40s closed his eyes and rocked in satisfaction. “Now you’re talkin, Quickskill. You worry about Quickskill. Leechfield will look after himself, you can be sure of that. Come on, have a drink.”
He went to the shelf and pulled a bottle down. It had a mushroom cloud painted on the label. He poured Quickskill a shot glass. He poured himself one. Then he hobbled around the table on his stump. “Here’s to the emancipation of our brothers still in bondage, in Virginia, Massachusetts and New York.”
They drank. Quickskill’s liquor went down. He felt like someone had just shot a hot poker through his navel. Battleships started to move about inside. Gettysburg was inside. His face turned red. He began to choke and his eyes became teary. 40s slapped him on the back.
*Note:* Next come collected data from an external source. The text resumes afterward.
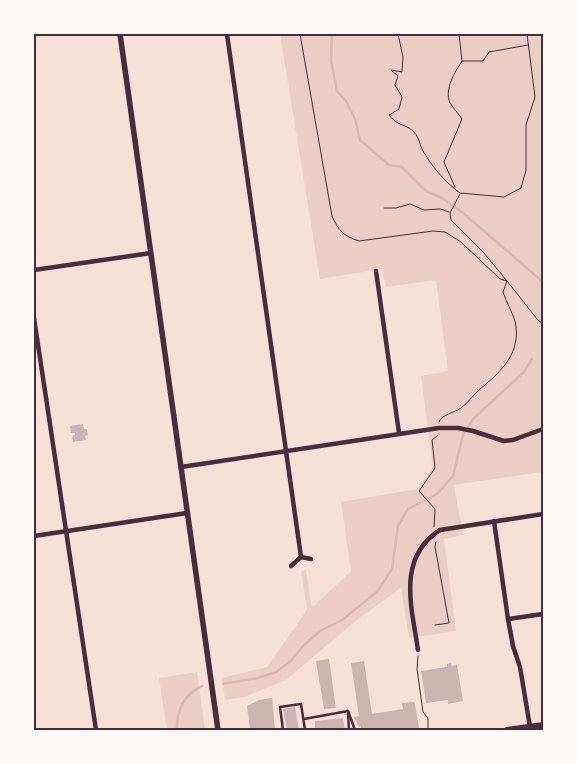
<svg xmlns="http://www.w3.org/2000/svg" width="577" height="764" viewBox="0 0 577 764" font-family="Montserrat,sans-serif">
<style>
.green{fill:#ebcfc5}
.lines{fill:none;stroke-linecap:round;stroke-linejoin:round}
.stream{stroke:#dcb8b0;stroke-width:2.5}
.building{fill:#ccb4b1}
.path{stroke:#4a2c40;stroke-width:1}
.service{stroke:#4a2c40;stroke-width:2.5}
.minor{stroke:#4a2c40;stroke-width:4.5}
.tertiary{stroke:#4a2c40;stroke-width:5.5}
.secondary{stroke:#4a2c40;stroke-width:6}
.neatline{fill:none;stroke:#4a2c40;stroke-width:2}
</style>
<rect width="100%" height="100%" fill="#f7e1d7"/>
<g class="green">
<path d="M 280,34 L 543,34 L 543,472 L 454,485 L 463,535 L 444,539 L 456,631 L 409,638 L 401,588 L 357,620 L 286,680 L 244,697 L 225,700 L 222,678 L 267,667 L 305,613 L 307,608 L 301,571 L 306,570 L 311,605 L 314,606 L 351,571 L 341,502 L 417,489 L 433,467 L 421,376 L 448,371 L 436,280 L 386,287 L 382,269 L 320,279 Z"/>
<path d="M 197,672 L 205,730 L 167,730 L 159,678 Z"/>
</g>
<g class="lines">
<g class="stream">
<path d="M 332,34 L 331,61 L 337,91 L 346,101 L 355,119 L 360,140 L 389,165 L 402,167 L 426,191 L 442,198 L 462,212 L 543,282"/>
<path d="M 223,684 L 258,678 L 276,672 L 291,661 L 303,646 L 320,631 L 342,620 L 378,591 L 392,569 L 398,526 L 408,509 L 437,494 L 453,476 L 463,435 L 474,418 L 524,372 L 532,359"/>
<path d="M 177,730 C 176,711 184,694 202,686"/>
</g>
</g>
<g class="building">
<path d="M 83,424 L 84,429 L 87,429 L 88,435 L 85,436 L 86,440 L 73,442 L 72,436 L 75,435 L 75,433 L 71,433 L 70,426 Z"/>
<path d="M 329,659 L 336,708 L 324,709 L 316,661 Z"/>
<path d="M 364,661 L 372,714 L 403,709 L 402,703 L 413,702 L 415,703 L 419,729 L 361,730 L 361,726 L 359,727 L 354,717 L 359,716 L 351,663 Z"/>
<path d="M 451,663 L 452,666 L 457,665 L 463,701 L 448,704 L 448,700 L 426,703 L 421,671 L 447,667 L 447,664 Z"/>
<path d="M 272,698 L 275,730 L 250,730 L 247,706 L 259,700 Z"/>
<path d="M 295,707 L 299,730 L 287,730 L 283,709 Z"/>
<path d="M 343,718 L 345,730 L 315,730 L 315,721 Z"/>
</g>
<g class="lines">
<g class="path">
<path d="M 300,34 L 332,216 C 339,231 343,236 359,241 L 433,231 L 445,232 L 461,242 L 500,279 L 507,281"/>
<path d="M 398,34 L 403,57 L 402,72 L 391,70 L 398,76 L 395,85 L 402,97 L 399,109 L 389,115 C 398,127 407,124 414,132 C 419,137 419,143 422,149 C 432,167 444,181 460,193 L 504,197 L 521,188 L 526,170 L 526,125 L 535,97 L 527,34"/>
<path d="M 459,34 L 462,61 L 483,61 L 489,52 L 528,45"/>
<path d="M 455,187 L 444,162 L 462,119 C 459,114 453,108 450,103 C 444,89 455,72 462,61"/>
<path d="M 460,194 L 450,213 L 451,220 L 484,253 L 507,281"/>
<path d="M 384,208 L 396,208 L 410,204 L 424,210 L 440,209 L 449,212"/>
<path d="M 439,422 C 442,414 454,413 461,408 C 468,403 473,395 480,389 C 502,371 522,352 515,321 C 512,311 506,302 503,292 L 507,281 L 537,319 L 543,324"/>
<path d="M 434,527 L 435,509 L 419,491 L 435,468 L 432,440 L 438,435"/>
<path d="M 435,625 L 449,623 L 435,547 L 436,542"/>
<path d="M 418,656 L 417,669 L 423,712 L 428,718 L 428,730"/>
</g>
<g class="service">
<path d="M 348,711 L 355,730"/>
<path d="M 348,713 L 349,730"/>
<path d="M 304,719 L 348,711"/>
<path d="M 283,730 L 280,707 L 301,704 L 305,730"/>
</g>
<g class="minor">
<path d="M 227,34 L 301,557"/>
<path d="M 34,270 L 151,253"/>
<path d="M 376,271 L 399,433"/>
<path d="M 34,318 L 96,730"/>
<path d="M 181,467 L 439,428 L 458,428 L 473,431 L 504,441 L 513,440 L 543,429"/>
<path d="M 494,521 L 508,619 L 513,646 L 520,667 L 530,727"/>
<path d="M 34,536 L 187,513"/>
<path d="M 291,566 L 301,557 L 311,559"/>
<path d="M 508,619 L 543,614"/>
<path d="M 418,650 C 412,608 396,558 440,530 L 543,514"/>
</g>
<path class="tertiary" d="M 120,34 L 218,730"/>
<path class="secondary" d="M 507,730 L 543,725"/>
</g>
<rect width="577" height="764" fill="none" stroke="#fffaf5" stroke-width="70"/>
<rect x="35" y="35" width="507" height="694" class="neatline"/>
</svg>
“How can you drink this stuff?”
“Jersey Lightning. Stuff is good for you. Make your hair grow. Where you think Lincoln got that beard?”
“Yeah, sure,” Quickskill said, wheezing and coughing.
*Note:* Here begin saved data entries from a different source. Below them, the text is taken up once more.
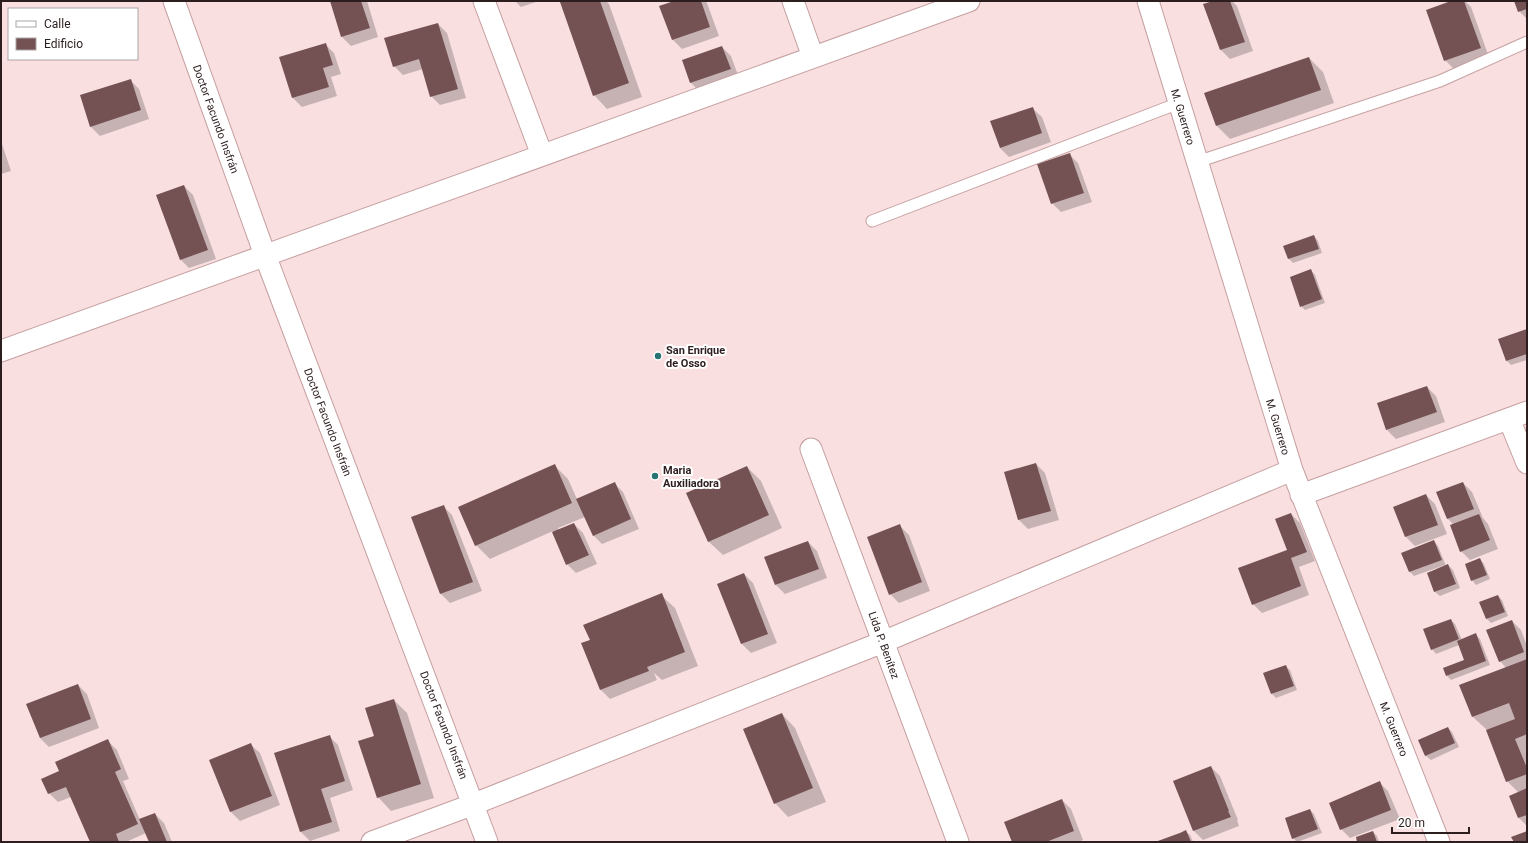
<svg xmlns="http://www.w3.org/2000/svg" width="1528" height="843" font-family="Roboto,sans-serif">
<style>
.shadow{fill:#0003}
.building{fill:#745153}
.lines{fill:none;stroke-linecap:round;stroke-linejoin:round}
.lane-casing{stroke:#c69fa0;stroke-width:13}
.street-casing{stroke:#c69fa0;stroke-width:23}
.lane{stroke:#fff;stroke-width:11}
.street{stroke:#fff;stroke-width:21}
.poi-dot{fill:#287373;stroke:#fff;stroke-width:1.5}
.labels{text-anchor:middle;stroke-width:4;stroke-linejoin:round;paint-order:stroke}
.street-label{font-size:11px;fill:#2c1d1e;stroke:#fff}
.poi-label{font-size:11px;font-weight:bold;fill:#2c1d1e;stroke:#fff;text-anchor:start}
</style>
<rect width="100%" height="100%" fill="#f9dfe0"/>
<!-- shadow -->
<path class="shadow" d="M331,1H367L378,37L351,46L342,37Z
M515,1H539L521,7Z
M565,1H606L609,4L642,97L607,109L594,95Z
M677,1H705L707,3L719,36L682,49L673,40L661,6Z
M1216,1H1232L1237,6L1253,51L1230,59L1221,50L1205,5Z
M1454,1H1465L1471,7L1489,57L1454,69L1445,60Z
M1515,1H1527V19L1519,11Z
M438,24L447,33L466,98L440,105L431,96L423,69L403,75L394,66Z
M325,44L334,53L341,74L331,77L337,96L302,107L293,98Z
M722,47L731,56L739,78L700,92L691,83L683,60Z
M1309,58L1323,72L1334,103L1230,139L1217,126Z
M130,80L139,89L149,119L100,136L91,127Z
M1032,108L1042,117L1051,142L1009,157L1000,148Z
M1,141L11,171L1,174Z
M1069,154L1078,163L1092,202L1061,212L1052,203Z
M184,186L193,195L216,259L189,268L180,259Z
M1314,236L1318,241L1322,253L1293,263L1289,259L1285,246Z
M1311,270L1315,275L1325,303L1305,310L1301,306Z
M1527,330V360L1511,365L1507,361L1499,340Z
M1427,387L1436,396L1445,422L1396,439L1387,430Z
M1036,464L1045,473L1059,520L1028,529L1019,520L1005,473Z
M555,466L568,479L577,499L614,483L623,492L639,529L602,544L593,535L585,517L558,528L559,530L574,524L583,533L597,564L576,573L567,564L553,531L490,559L476,545Z
M747,467L761,481L782,528L723,555L709,542L688,494Z
M1463,483L1472,492L1483,518L1488,524L1498,549L1470,560L1461,551L1454,525L1448,519L1438,493Z
M1426,495L1435,504L1447,534L1415,546L1406,537L1394,507Z
M443,506L452,515L482,591L450,603L441,594Z
M1291,514L1300,523L1315,561L1299,567L1309,595L1262,613L1253,604L1288,550Z
M900,526L909,535L930,591L899,603L890,594Z
M1434,541L1438,546L1446,566L1448,565L1453,570L1460,588L1440,596L1435,592L1428,573L1445,566V565L1414,576L1410,572L1403,554Z
M808,542L817,551L827,578L785,594L776,585Z
M1480,559L1484,564L1490,579L1476,585L1472,580Z
M744,574L753,583L777,643L751,653L742,644L718,585Z
M661,595L675,608L698,666L662,680L654,673L657,680L610,699L601,690L582,644L591,640Z
M1498,596L1502,600L1508,616L1491,623L1487,619Z
M1451,620L1455,624L1462,640L1476,635L1480,639L1490,665L1451,680L1447,676L1465,661L1459,645L1436,654L1432,649Z
M1512,621L1521,630L1527,646V826L1519,818L1510,796L1519,793L1507,781L1487,730L1473,717L1506,668L1500,661Z
M1285,666L1290,670L1297,690L1276,698L1272,694L1264,674Z
M78,685L87,694L99,728L49,747L40,738L28,704Z
M394,700L407,713L434,798L391,811L378,797L375,737Z
M782,714L795,728L826,802L788,817L775,803Z
M1448,728L1452,732L1459,747L1431,760L1426,756L1420,741Z
M329,736L338,745L353,790L330,798L340,831L310,841L301,832L275,753Z
M108,741L117,750L129,779L123,781L140,820L155,814L164,823L172,842H150L146,833L126,842H91L71,797L58,802L49,793L60,772Z
M250,744L260,753L280,805L240,821L231,812L210,761Z
M1211,767L1220,776L1238,820H1237L1239,826L1203,840L1194,831L1175,781Z
M1379,782L1388,791L1400,819L1350,838L1341,829Z
M1062,800L1071,809L1083,840L1078,842H1013Z
M1310,810L1314,814L1322,833L1297,842L1293,838Z
M1185,831L1190,835L1193,842H1157Z
M1373,832L1377,836L1379,842H1358Z"/>
<!-- building -->
<path class="building" d="M330,1H361L370,28L341,37Z
M562,1H600L629,83L593,96L560,2Z
M674,1H701L710,27L672,40L659,6Z
M1213,1H1230L1245,42L1220,50L1203,4Z
M1451,1H1464L1481,48L1444,61L1426,10Z
M1514,1H1527V9L1518,12Z
M438,23L458,89L430,97L419,59L393,67L384,38Z
M326,43L333,65L323,68L329,87L292,98L279,57Z
M722,46L731,69L690,83L682,60Z
M1309,57L1321,90L1216,126L1204,93Z
M131,79L141,110L90,127L80,95Z
M1033,107L1042,133L1000,148L990,121Z
M1070,153L1084,193L1051,204L1037,164Z
M184,185L208,250L180,260L156,195Z
M1314,235L1319,249L1288,259L1283,246Z
M1311,269L1322,299L1300,307L1290,277Z
M1527,329V354L1506,361L1498,339Z
M1427,386L1437,412L1386,430L1377,403Z
M1036,463L1051,511L1018,520L1004,472Z
M555,464L572,503L475,546L458,507Z
M747,466L769,515L708,542L686,493Z
M615,482L631,519L593,536L576,499Z
M1463,482L1474,509L1447,519L1436,492Z
M1426,494L1438,525L1405,537L1393,507Z
M444,505L473,582L440,594L411,517Z
M1291,513L1307,552L1291,558L1301,586L1252,605L1238,568L1287,550L1275,519Z
M1479,514L1490,540L1460,552L1450,525Z
M574,523L589,555L566,565L552,532Z
M900,524L922,582L889,595L867,537Z
M1434,540L1442,560L1409,572L1401,553Z
M808,541L819,569L775,585L764,557Z
M1480,558L1487,575L1471,581L1465,564Z
M1448,564L1456,584L1434,592L1427,573Z
M744,573L768,634L741,644L717,584Z
M662,593L685,652L647,667L649,671L600,690L581,643L590,640L583,625Z
M1498,595L1505,612L1486,619L1479,602Z
M1451,619L1459,639L1431,650L1423,629Z
M1512,620L1524,652L1499,662L1486,630Z
M1476,633L1486,661L1446,676L1443,668L1464,660L1457,641Z
M1527,659V734L1515,739L1527,768V774L1506,782L1486,730L1515,719L1509,703L1472,717L1459,685Z
M1286,665L1294,686L1271,694L1263,673Z
M78,684L91,719L40,738L26,704Z
M394,699L421,784L377,798L358,741L374,736L365,708Z
M782,713L813,788L774,804L743,729Z
M1448,727L1455,743L1425,756L1418,740Z
M330,735L345,781L321,789L332,822L300,832L274,753Z
M108,739L121,769L115,772L138,824L116,834L119,842H90L66,787L48,794L41,779L59,771L55,762Z
M251,743L272,796L230,812L209,760Z
M1211,766L1229,811H1228L1231,817L1193,831L1173,781Z
M1380,781L1391,810L1340,830L1329,803Z
M1527,788V815L1518,818L1509,796Z
M1062,799L1074,831L1046,842H1012L1004,822Z
M1310,809L1318,829L1292,839L1285,818Z
M155,813L167,842H149L139,819Z
M1186,830L1191,842H1155L1180,833Z
M1373,831L1377,842H1357L1356,837Z
M1527,831V842H1514L1511,837Z"/>
<g class="lines">
<defs>
<path id="lane" d="M1197,162L1440,81L1527,42
M872,221L1179,103"/>
<path id="street" d="M174,1L265,255L487,842
M484,1L542,155
M793,1L813,57
M1148,1L1292,470L1439,842
M1,351L969,1
M1509,419L1527,463
M811,449L958,842
M1301,495L1527,412
M372,842L474,804L883,642L1292,470"/>
</defs>
<!-- lane casing -->
<use href="#lane" class="lane-casing"/>
<!-- street casing -->
<use href="#street" class="street-casing"/>
<!-- lane -->
<use href="#lane" class="lane"/>
<!-- street -->
<use href="#street" class="street"/>
</g>
<!-- markers -->
<g class="poi-dot">
<circle cx="658" cy="356" r="4"/>
<circle cx="655" cy="476" r="4"/>
</g>
<g class="labels">
<!-- street labels -->
<g class="street-label">
<text transform="translate(1183 117) rotate(73)" y="4">M. Guerrero</text>
<text transform="translate(216 119) rotate(70)" y="4">Doctor Facundo Insfrán</text>
<text transform="translate(328 422) rotate(69)" y="4">Doctor Facundo Insfrán</text>
<text transform="translate(1278 427) rotate(73)" y="4">M. Guerrero</text>
<text transform="translate(884 645) rotate(70)" y="4">Lida P. Benítez</text>
<text transform="translate(444 725) rotate(69)" y="4">Doctor Facundo Insfrán</text>
<text transform="translate(1394 729) rotate(68)" y="4">M. Guerrero</text>
</g>
<!-- poi labels -->
<g class="poi-label">
<text x="666" y="354">San Enrique<tspan x="666" dy="13">de Osso</tspan></text>
<text x="663" y="474">Maria<tspan x="663" dy="13">Auxiliadora</tspan></text>
</g>
</g>
<!-- border -->
<rect width="1528" height="843" fill="none" stroke="#2c1d1e" stroke-width="4"/>
<!-- legend -->
<rect x="8" y="8" width="130" height="52" fill="#ffffff" stroke="#aba5a5"/>
<rect x="16" y="21" width="20" height="6" fill="#ffffff" stroke="#aba5a5"/>
<text x="44" y="28" font-size="12" fill="#2c1d1e">Calle</text>
<rect x="16" y="38" width="20" height="12" fill="#745153" stroke="#aba5a5"/>
<text x="44" y="48" font-size="12" fill="#2c1d1e">Edificio</text>
<!-- scale -->
<path d="M1392 827v6h77v-6" fill="none" stroke="#2c1d1e" stroke-width="2"/>
<text x="1398" y="827" font-size="12" fill="#2c1d1e" stroke="#ffffff" stroke-width="3" paint-order="stroke">20 m</text>
</svg>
“What’s going on with Leechfield?”
“He’s doing okay. I just left him.”
“He’s comin up in the world. I saw him in the paper. He had an ad in there. Man, what a con he is.”
“Let me see it.”
40s rose and got a newspaper from a pile over near the houseboat’s one door. He brought it to Quickskill, pointing to Leechfield’s ad: “I’ll Be Your Slave for One Day.” Leechfield was standing erect. In small type underneath the picture it said: “Humiliate Me. Scorn Me.”
“This is disgusting.”
“Leechfield gets more pussy than a cat, Quickskill. Always driving a long boat. Money.”